I think the part of this homily that intrigues me most is the contrasting points of failure it presents. Much in keeping with the epistle lesson we are not to be deterred by the roughness of the road, by the pain and suffering that might come from keeping the faith. Gregory realizes though that there is a portion of the population that doesn’t have that much in the way of pain and suffering on account of the Gospel anymore. We do not live in constant fear for our lives simply by walking through the front doors of the church. We do not stand up and recite the Apostle’s Creed as an act of rebellion. Are there places where these are true? Yes, but right here is not one of them. As such, I find it difficult to relate to the epistle on a personal level. That is why I enjoy this contrasting image. “Nor must we allow the charm of success to seduce us, or we shall be like a foolish traveler who is so distracted by the pleasant meadows through which he is passing that he forgets where he is going.” We are in the sheepfold. We have listened to the voice of the Shepherd. We have entered through the gate to be saved and exit through the gate to find pastures. We are not supposed to let that be the be all and end all of our existence. We cannot look at the fact that we come to church as a success. We cannot look at being baptized as a success. We cannot take the being able to take the Eucharist as a success. They are steps along the path but they are not the destination.
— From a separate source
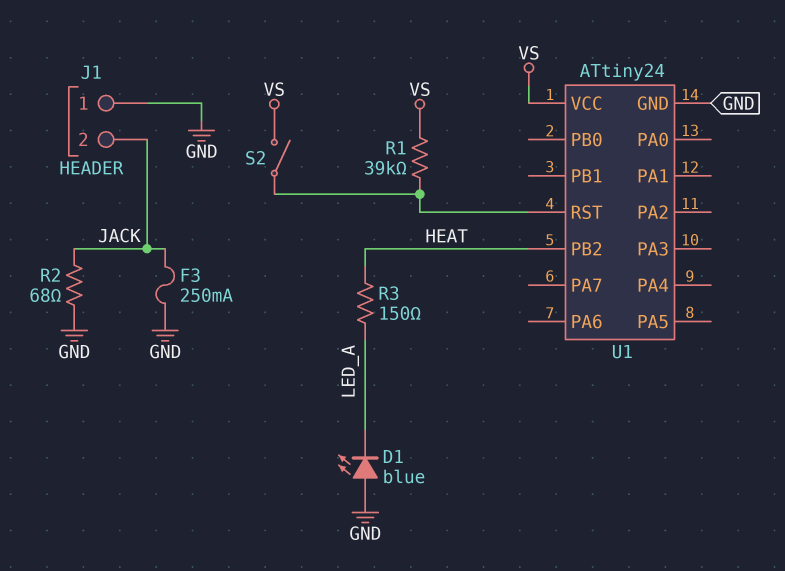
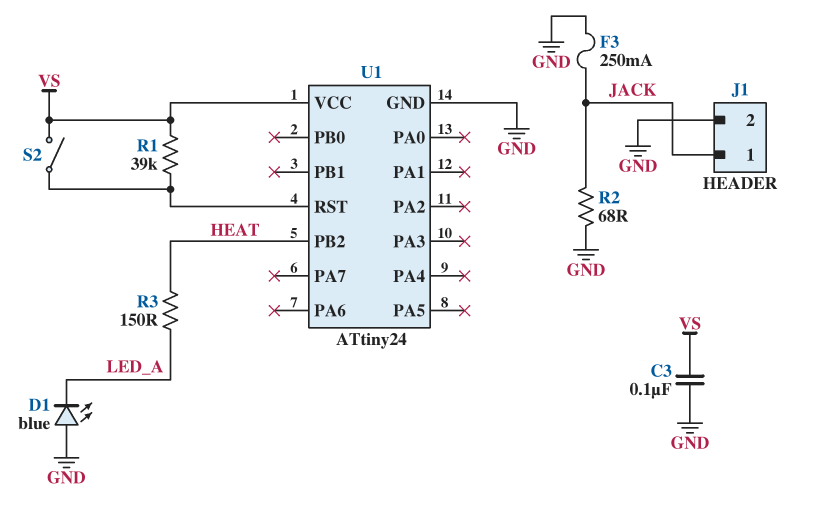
C3: none -> 100nF (GND, VS)
J1 pin 1: GND -> JACK
J1 pin 2: JACK -> GND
  1. Sola scriptura, prima scriptura, and the fidei depositum of sacred scripture and sacred tradition is a graduate level course in and of itself. 

  2. In the interests of footnoted honesty, however, I find sola incompatible with an advanced literature degree and history of the first to third centuries CE, the magisterium untrustworthy for various reasons that probably begin with the Peter Abelard/Bernard of Clairvaux fight or lack thereof, and have experienced too much of the destructive nature of Pentecostal Christianity to agree with the Wesleyan Quadrilateral. I’m a three-legged stool Anglican almost by default.